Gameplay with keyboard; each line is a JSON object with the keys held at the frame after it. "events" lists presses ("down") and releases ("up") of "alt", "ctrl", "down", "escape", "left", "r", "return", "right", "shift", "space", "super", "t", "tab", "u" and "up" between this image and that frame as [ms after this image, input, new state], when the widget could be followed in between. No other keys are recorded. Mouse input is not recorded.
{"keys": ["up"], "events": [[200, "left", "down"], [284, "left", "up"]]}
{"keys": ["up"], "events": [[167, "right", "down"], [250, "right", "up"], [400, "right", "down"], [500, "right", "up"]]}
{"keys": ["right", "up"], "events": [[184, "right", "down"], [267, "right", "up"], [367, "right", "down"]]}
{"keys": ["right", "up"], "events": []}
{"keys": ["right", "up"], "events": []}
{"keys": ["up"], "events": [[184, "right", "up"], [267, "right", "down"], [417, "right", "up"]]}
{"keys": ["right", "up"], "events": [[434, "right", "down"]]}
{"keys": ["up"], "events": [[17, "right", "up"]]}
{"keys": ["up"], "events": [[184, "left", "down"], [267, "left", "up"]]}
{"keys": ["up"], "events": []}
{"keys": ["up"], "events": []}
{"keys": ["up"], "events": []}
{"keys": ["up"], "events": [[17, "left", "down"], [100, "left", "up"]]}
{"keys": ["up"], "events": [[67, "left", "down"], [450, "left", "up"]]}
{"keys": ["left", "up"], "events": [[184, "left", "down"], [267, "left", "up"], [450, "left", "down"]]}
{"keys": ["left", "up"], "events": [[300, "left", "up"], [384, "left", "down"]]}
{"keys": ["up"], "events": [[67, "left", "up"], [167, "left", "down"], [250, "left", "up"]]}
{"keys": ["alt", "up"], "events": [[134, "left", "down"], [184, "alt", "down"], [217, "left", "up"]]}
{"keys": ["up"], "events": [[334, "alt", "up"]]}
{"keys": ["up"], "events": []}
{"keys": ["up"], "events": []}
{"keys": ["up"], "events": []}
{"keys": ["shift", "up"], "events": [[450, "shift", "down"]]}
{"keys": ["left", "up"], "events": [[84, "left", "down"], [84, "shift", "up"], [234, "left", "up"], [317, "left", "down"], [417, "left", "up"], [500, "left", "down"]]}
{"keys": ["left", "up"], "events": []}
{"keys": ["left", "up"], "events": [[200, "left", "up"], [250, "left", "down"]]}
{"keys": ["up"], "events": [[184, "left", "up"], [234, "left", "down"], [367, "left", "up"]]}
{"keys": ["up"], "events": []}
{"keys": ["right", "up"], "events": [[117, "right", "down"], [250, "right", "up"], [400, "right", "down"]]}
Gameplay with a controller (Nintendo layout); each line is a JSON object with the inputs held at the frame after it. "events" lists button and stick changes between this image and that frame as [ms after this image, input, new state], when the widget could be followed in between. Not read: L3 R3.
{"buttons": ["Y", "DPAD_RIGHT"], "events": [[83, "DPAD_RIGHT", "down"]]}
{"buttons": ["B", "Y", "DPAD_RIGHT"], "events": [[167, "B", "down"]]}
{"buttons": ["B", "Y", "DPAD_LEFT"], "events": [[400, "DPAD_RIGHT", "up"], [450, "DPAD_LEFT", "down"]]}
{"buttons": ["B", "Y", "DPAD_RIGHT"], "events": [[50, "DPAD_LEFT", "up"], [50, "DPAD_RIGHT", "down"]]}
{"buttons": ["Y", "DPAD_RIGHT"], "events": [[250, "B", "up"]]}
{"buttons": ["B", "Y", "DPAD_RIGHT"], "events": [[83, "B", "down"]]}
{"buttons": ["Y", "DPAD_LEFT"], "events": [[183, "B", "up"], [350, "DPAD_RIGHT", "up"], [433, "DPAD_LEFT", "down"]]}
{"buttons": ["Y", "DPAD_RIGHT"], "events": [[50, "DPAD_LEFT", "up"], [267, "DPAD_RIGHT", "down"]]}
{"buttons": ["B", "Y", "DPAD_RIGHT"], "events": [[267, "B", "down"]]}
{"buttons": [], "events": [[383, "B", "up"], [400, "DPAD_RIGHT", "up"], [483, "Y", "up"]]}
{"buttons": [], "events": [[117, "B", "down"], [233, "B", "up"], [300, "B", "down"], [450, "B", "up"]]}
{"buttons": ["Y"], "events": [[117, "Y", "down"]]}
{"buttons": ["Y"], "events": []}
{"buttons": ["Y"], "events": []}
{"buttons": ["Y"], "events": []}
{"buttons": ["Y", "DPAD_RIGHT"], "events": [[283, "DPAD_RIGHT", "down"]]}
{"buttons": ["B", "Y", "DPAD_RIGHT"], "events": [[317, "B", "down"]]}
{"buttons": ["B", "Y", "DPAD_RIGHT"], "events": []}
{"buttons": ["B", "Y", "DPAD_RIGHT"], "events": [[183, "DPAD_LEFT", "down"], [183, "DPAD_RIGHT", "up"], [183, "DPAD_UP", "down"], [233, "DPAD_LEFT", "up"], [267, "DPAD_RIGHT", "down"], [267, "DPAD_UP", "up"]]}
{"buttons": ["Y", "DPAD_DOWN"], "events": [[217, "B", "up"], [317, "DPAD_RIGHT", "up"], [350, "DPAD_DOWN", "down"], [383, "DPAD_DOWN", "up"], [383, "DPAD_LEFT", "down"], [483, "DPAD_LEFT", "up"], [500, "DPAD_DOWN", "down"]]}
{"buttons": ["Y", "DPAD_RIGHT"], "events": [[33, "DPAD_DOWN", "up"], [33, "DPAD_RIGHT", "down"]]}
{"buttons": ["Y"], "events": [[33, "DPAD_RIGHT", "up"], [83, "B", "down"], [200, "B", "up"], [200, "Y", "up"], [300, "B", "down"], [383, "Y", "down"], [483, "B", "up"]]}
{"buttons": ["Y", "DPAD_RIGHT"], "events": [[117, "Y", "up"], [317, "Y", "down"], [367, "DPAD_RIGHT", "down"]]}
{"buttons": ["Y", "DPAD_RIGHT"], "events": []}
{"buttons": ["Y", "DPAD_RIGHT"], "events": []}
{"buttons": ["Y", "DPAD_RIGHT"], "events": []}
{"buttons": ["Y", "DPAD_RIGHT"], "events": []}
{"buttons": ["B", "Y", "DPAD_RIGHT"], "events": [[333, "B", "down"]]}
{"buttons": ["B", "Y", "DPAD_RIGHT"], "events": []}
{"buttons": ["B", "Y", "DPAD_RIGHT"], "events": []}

========

→ **What you will do**
For this exercise, write all the records out again exactly.

→ **Exercise output**
Gameplay with keyboard; each line is a JSON object with the keys held at the frame after it. "events" lists presses ("down") and releases ("up") of "alt", "ctrl", "down", "escape", "left", "r", "return", "right", "shift", "space", "super", "t", "tab", "u" and "up" between this image and that frame as [ms after this image, input, new state], when the widget could be followed in between. No other keys are recorded. Mouse input is not recorded.
{"keys": ["up"], "events": [[200, "left", "down"], [284, "left", "up"]]}
{"keys": ["up"], "events": [[167, "right", "down"], [250, "right", "up"], [400, "right", "down"], [500, "right", "up"]]}
{"keys": ["right", "up"], "events": [[184, "right", "down"], [267, "right", "up"], [367, "right", "down"]]}
{"keys": ["right", "up"], "events": []}
{"keys": ["right", "up"], "events": []}
{"keys": ["up"], "events": [[184, "right", "up"], [267, "right", "down"], [417, "right", "up"]]}
{"keys": ["right", "up"], "events": [[434, "right", "down"]]}
{"keys": ["up"], "events": [[17, "right", "up"]]}
{"keys": ["up"], "events": [[184, "left", "down"], [267, "left", "up"]]}
{"keys": ["up"], "events": []}
{"keys": ["up"], "events": []}
{"keys": ["up"], "events": []}
{"keys": ["up"], "events": [[17, "left", "down"], [100, "left", "up"]]}
{"keys": ["up"], "events": [[67, "left", "down"], [450, "left", "up"]]}
{"keys": ["left", "up"], "events": [[184, "left", "down"], [267, "left", "up"], [450, "left", "down"]]}
{"keys": ["left", "up"], "events": [[300, "left", "up"], [384, "left", "down"]]}
{"keys": ["up"], "events": [[67, "left", "up"], [167, "left", "down"], [250, "left", "up"]]}
{"keys": ["alt", "up"], "events": [[134, "left", "down"], [184, "alt", "down"], [217, "left", "up"]]}
{"keys": ["up"], "events": [[334, "alt", "up"]]}
{"keys": ["up"], "events": []}
{"keys": ["up"], "events": []}
{"keys": ["up"], "events": []}
{"keys": ["shift", "up"], "events": [[450, "shift", "down"]]}
{"keys": ["left", "up"], "events": [[84, "left", "down"], [84, "shift", "up"], [234, "left", "up"], [317, "left", "down"], [417, "left", "up"], [500, "left", "down"]]}
{"keys": ["left", "up"], "events": []}
{"keys": ["left", "up"], "events": [[200, "left", "up"], [250, "left", "down"]]}
{"keys": ["up"], "events": [[184, "left", "up"], [234, "left", "down"], [367, "left", "up"]]}
{"keys": ["up"], "events": []}
{"keys": ["right", "up"], "events": [[117, "right", "down"], [250, "right", "up"], [400, "right", "down"]]}
Gameplay with a controller (Nintendo layout); each line is a JSON object with the inputs held at the frame after it. "events" lists button and stick changes between this image and that frame as [ms after this image, input, new state], when the widget could be followed in between. Not read: L3 R3.
{"buttons": ["Y", "DPAD_RIGHT"], "events": [[83, "DPAD_RIGHT", "down"]]}
{"buttons": ["B", "Y", "DPAD_RIGHT"], "events": [[167, "B", "down"]]}
{"buttons": ["B", "Y", "DPAD_LEFT"], "events": [[400, "DPAD_RIGHT", "up"], [450, "DPAD_LEFT", "down"]]}
{"buttons": ["B", "Y", "DPAD_RIGHT"], "events": [[50, "DPAD_LEFT", "up"], [50, "DPAD_RIGHT", "down"]]}
{"buttons": ["Y", "DPAD_RIGHT"], "events": [[250, "B", "up"]]}
{"buttons": ["B", "Y", "DPAD_RIGHT"], "events": [[83, "B", "down"]]}
{"buttons": ["Y", "DPAD_LEFT"], "events": [[183, "B", "up"], [350, "DPAD_RIGHT", "up"], [433, "DPAD_LEFT", "down"]]}
{"buttons": ["Y", "DPAD_RIGHT"], "events": [[50, "DPAD_LEFT", "up"], [267, "DPAD_RIGHT", "down"]]}
{"buttons": ["B", "Y", "DPAD_RIGHT"], "events": [[267, "B", "down"]]}
{"buttons": [], "events": [[383, "B", "up"], [400, "DPAD_RIGHT", "up"], [483, "Y", "up"]]}
{"buttons": [], "events": [[117, "B", "down"], [233, "B", "up"], [300, "B", "down"], [450, "B", "up"]]}
{"buttons": ["Y"], "events": [[117, "Y", "down"]]}
{"buttons": ["Y"], "events": []}
{"buttons": ["Y"], "events": []}
{"buttons": ["Y"], "events": []}
{"buttons": ["Y", "DPAD_RIGHT"], "events": [[283, "DPAD_RIGHT", "down"]]}
{"buttons": ["B", "Y", "DPAD_RIGHT"], "events": [[317, "B", "down"]]}
{"buttons": ["B", "Y", "DPAD_RIGHT"], "events": []}
{"buttons": ["B", "Y", "DPAD_RIGHT"], "events": [[183, "DPAD_LEFT", "down"], [183, "DPAD_RIGHT", "up"], [183, "DPAD_UP", "down"], [233, "DPAD_LEFT", "up"], [267, "DPAD_RIGHT", "down"], [267, "DPAD_UP", "up"]]}
{"buttons": ["Y", "DPAD_DOWN"], "events": [[217, "B", "up"], [317, "DPAD_RIGHT", "up"], [350, "DPAD_DOWN", "down"], [383, "DPAD_DOWN", "up"], [383, "DPAD_LEFT", "down"], [483, "DPAD_LEFT", "up"], [500, "DPAD_DOWN", "down"]]}
{"buttons": ["Y", "DPAD_RIGHT"], "events": [[33, "DPAD_DOWN", "up"], [33, "DPAD_RIGHT", "down"]]}
{"buttons": ["Y"], "events": [[33, "DPAD_RIGHT", "up"], [83, "B", "down"], [200, "B", "up"], [200, "Y", "up"], [300, "B", "down"], [383, "Y", "down"], [483, "B", "up"]]}
{"buttons": ["Y", "DPAD_RIGHT"], "events": [[117, "Y", "up"], [317, "Y", "down"], [367, "DPAD_RIGHT", "down"]]}
{"buttons": ["Y", "DPAD_RIGHT"], "events": []}
{"buttons": ["Y", "DPAD_RIGHT"], "events": []}
{"buttons": ["Y", "DPAD_RIGHT"], "events": []}
{"buttons": ["Y", "DPAD_RIGHT"], "events": []}
{"buttons": ["B", "Y", "DPAD_RIGHT"], "events": [[333, "B", "down"]]}
{"buttons": ["B", "Y", "DPAD_RIGHT"], "events": []}
{"buttons": ["B", "Y", "DPAD_RIGHT"], "events": []}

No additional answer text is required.